Start of Extracted entries
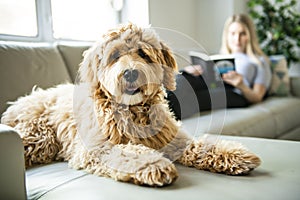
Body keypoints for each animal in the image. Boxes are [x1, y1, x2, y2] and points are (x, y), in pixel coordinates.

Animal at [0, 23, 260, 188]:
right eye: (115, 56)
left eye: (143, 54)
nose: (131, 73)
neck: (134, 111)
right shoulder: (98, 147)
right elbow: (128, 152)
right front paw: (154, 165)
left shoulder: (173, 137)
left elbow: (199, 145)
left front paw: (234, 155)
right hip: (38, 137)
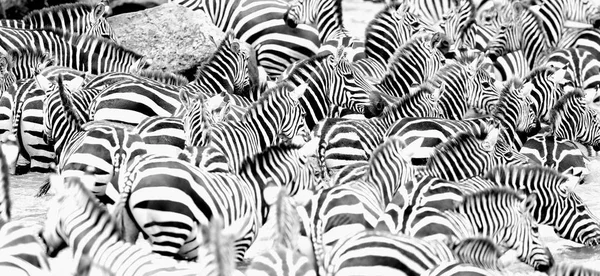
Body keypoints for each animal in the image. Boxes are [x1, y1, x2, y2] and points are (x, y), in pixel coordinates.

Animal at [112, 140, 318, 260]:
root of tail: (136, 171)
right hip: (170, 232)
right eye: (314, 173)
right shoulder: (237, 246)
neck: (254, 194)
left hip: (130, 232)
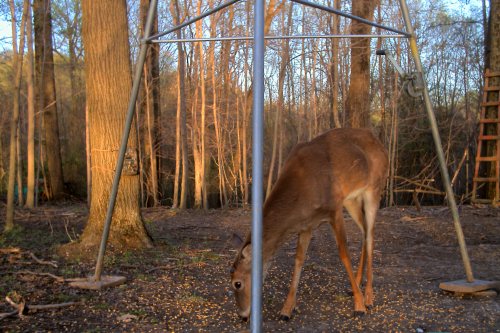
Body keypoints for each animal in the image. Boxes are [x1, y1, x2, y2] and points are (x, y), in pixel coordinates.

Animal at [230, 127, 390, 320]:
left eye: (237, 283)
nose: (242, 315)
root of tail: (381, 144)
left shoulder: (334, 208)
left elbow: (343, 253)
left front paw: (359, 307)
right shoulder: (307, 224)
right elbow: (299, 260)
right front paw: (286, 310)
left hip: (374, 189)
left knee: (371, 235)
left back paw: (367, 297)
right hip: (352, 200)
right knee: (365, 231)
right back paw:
End of Extracted entries
Start of Extracted entries
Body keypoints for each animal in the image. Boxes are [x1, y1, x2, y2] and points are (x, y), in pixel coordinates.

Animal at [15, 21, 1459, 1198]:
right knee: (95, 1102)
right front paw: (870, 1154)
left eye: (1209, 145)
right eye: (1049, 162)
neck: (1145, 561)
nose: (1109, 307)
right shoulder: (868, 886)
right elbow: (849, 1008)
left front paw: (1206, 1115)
End of Extracted entries
Start of Extracted entries
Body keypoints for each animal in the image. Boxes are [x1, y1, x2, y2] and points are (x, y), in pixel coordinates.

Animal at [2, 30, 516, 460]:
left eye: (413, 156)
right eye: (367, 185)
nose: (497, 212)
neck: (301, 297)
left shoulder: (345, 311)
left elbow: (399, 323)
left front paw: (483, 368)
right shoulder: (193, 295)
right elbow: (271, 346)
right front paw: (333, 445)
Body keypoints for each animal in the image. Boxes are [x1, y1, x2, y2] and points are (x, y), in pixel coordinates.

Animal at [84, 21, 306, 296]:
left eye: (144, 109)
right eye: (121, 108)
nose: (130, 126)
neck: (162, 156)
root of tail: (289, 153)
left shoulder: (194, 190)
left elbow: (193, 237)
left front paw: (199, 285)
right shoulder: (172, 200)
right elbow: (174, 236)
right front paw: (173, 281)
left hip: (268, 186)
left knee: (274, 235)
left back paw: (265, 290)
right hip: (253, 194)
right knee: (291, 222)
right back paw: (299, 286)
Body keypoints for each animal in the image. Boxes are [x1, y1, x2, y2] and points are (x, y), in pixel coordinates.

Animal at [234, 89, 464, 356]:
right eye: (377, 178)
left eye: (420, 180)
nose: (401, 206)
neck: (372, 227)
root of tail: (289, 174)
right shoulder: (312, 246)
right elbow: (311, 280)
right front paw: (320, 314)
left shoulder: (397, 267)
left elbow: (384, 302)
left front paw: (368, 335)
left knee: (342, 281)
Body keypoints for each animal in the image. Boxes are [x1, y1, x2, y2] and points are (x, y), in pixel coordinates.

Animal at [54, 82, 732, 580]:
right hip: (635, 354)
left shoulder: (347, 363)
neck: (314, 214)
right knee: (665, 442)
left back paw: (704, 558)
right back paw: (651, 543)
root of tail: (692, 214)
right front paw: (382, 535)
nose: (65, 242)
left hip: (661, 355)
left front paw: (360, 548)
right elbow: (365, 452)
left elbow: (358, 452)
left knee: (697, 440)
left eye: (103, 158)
End of Extracted entries
Requirement:
In the data above, start at the line that has "left shoulder: (194, 190)", stop after the line that has "left knee: (697, 440)", and print every line in between exactly as it stands.

Exercise output:
left shoulder: (194, 190)
left elbow: (193, 237)
left front paw: (199, 285)
right shoulder: (172, 200)
right elbow: (174, 236)
right front paw: (173, 281)
left hip: (268, 186)
left knee: (274, 235)
left back paw: (265, 290)
right hip: (253, 194)
right knee: (291, 222)
right back paw: (299, 286)
Body keypoints for each animal in the image. Boxes are [x1, y1, x2, y2] and points are (x, y), in pixel coordinates.

Animal at [234, 89, 464, 356]:
right eye: (377, 178)
left eye: (420, 180)
nose: (401, 206)
neck: (372, 227)
root of tail: (289, 174)
right shoulder: (312, 246)
right elbow: (311, 280)
right front paw: (320, 314)
left shoulder: (397, 267)
left elbow: (384, 302)
left front paw: (368, 335)
left knee: (342, 281)
Body keypoints for each animal in the image. Boxes are [x1, y1, x2, y2] and points are (x, y), in pixel coordinates.

Animal at [54, 82, 732, 580]:
right hip: (635, 354)
left shoulder: (347, 363)
neck: (314, 214)
right knee: (665, 442)
left back paw: (704, 558)
right back paw: (651, 543)
root of tail: (692, 214)
right front paw: (382, 535)
nose: (65, 242)
left hip: (661, 355)
left front paw: (360, 548)
right elbow: (365, 452)
left elbow: (358, 452)
left knee: (697, 440)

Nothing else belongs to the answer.